**Data in this exercise**
------
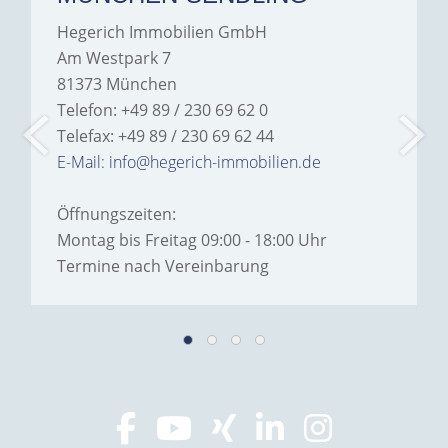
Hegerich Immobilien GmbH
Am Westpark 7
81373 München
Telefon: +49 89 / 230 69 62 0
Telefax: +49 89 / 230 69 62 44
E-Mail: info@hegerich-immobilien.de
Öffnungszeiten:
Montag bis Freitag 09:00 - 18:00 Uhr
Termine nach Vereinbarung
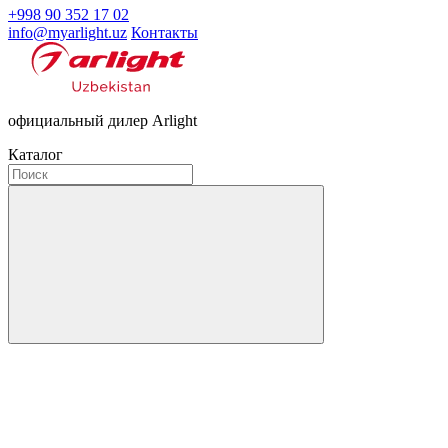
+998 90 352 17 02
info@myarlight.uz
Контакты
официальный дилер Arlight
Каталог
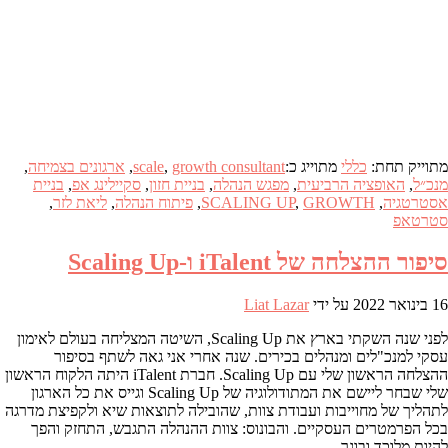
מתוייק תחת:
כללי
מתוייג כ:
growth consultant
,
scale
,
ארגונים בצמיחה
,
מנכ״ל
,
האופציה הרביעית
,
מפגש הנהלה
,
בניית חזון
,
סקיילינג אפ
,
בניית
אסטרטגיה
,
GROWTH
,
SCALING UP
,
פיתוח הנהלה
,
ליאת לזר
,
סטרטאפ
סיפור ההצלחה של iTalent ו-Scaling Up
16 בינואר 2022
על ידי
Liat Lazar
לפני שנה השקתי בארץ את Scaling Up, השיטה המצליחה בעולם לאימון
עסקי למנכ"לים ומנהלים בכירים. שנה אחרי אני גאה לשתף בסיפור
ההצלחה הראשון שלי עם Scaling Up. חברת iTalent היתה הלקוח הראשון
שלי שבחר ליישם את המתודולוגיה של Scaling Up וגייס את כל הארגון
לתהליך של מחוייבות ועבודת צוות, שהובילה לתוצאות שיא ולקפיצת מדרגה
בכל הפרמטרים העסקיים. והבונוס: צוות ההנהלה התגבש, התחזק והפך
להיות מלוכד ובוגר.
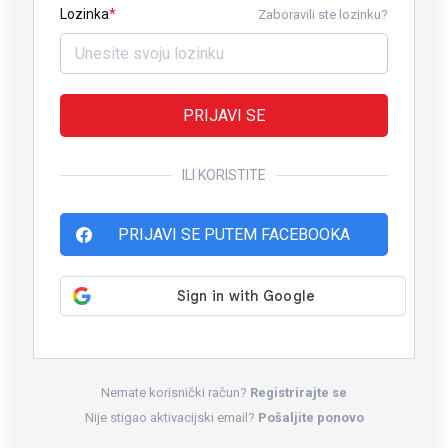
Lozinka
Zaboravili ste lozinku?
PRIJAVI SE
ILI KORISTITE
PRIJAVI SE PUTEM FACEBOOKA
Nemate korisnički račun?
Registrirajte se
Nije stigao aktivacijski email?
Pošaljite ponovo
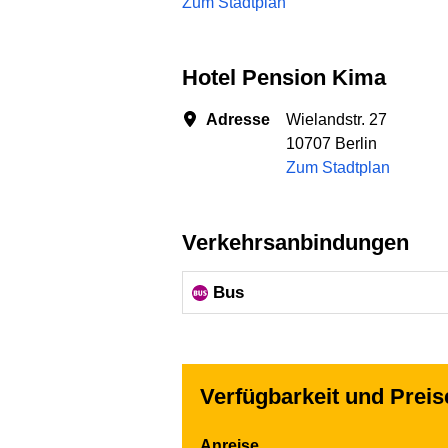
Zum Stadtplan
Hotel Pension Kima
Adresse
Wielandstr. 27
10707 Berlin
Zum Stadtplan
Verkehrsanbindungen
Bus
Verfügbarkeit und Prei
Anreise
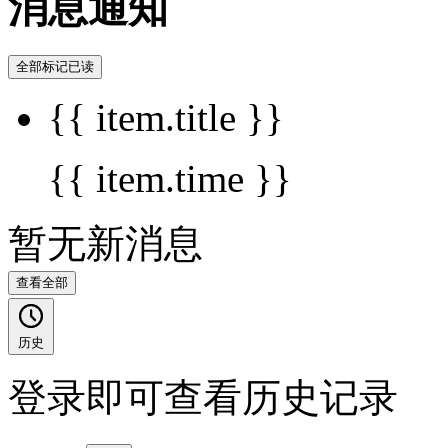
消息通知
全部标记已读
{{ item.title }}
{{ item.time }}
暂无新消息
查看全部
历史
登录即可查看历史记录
------
**About this exercise**
Copy out the text of every entry above, line for line and without changes, and leave out the pictures.

**Exercise result**
Hegerich Immobilien GmbH
Am Westpark 7
81373 München
Telefon: +49 89 / 230 69 62 0
Telefax: +49 89 / 230 69 62 44
E-Mail: info@hegerich-immobilien.de
Öffnungszeiten:
Montag bis Freitag 09:00 - 18:00 Uhr
Termine nach Vereinbarung
+998 90 352 17 02
info@myarlight.uz
Контакты
официальный дилер Arlight
Каталог
מתוייק תחת:
כללי
מתוייג כ:
growth consultant
,
scale
,
ארגונים בצמיחה
,
מנכ״ל
,
האופציה הרביעית
,
מפגש הנהלה
,
בניית חזון
,
סקיילינג אפ
,
בניית
אסטרטגיה
,
GROWTH
,
SCALING UP
,
פיתוח הנהלה
,
ליאת לזר
,
סטרטאפ
סיפור ההצלחה של iTalent ו-Scaling Up
16 בינואר 2022
על ידי
Liat Lazar
לפני שנה השקתי בארץ את Scaling Up, השיטה המצליחה בעולם לאימון
עסקי למנכ"לים ומנהלים בכירים. שנה אחרי אני גאה לשתף בסיפור
ההצלחה הראשון שלי עם Scaling Up. חברת iTalent היתה הלקוח הראשון
שלי שבחר ליישם את המתודולוגיה של Scaling Up וגייס את כל הארגון
לתהליך של מחוייבות ועבודת צוות, שהובילה לתוצאות שיא ולקפיצת מדרגה
בכל הפרמטרים העסקיים. והבונוס: צוות ההנהלה התגבש, התחזק והפך
להיות מלוכד ובוגר.
Lozinka
Zaboravili ste lozinku?
PRIJAVI SE
ILI KORISTITE
PRIJAVI SE PUTEM FACEBOOKA
Nemate korisnički račun?
Registrirajte se
Nije stigao aktivacijski email?
Pošaljite ponovo
Zum Stadtplan
Hotel Pension Kima
Adresse
Wielandstr. 27
10707 Berlin
Zum Stadtplan
Verkehrsanbindungen
Bus
Verfügbarkeit und Prei
Anreise
消息通知
全部标记已读
{{ item.title }}
{{ item.time }}
暂无新消息
查看全部
历史
登录即可查看历史记录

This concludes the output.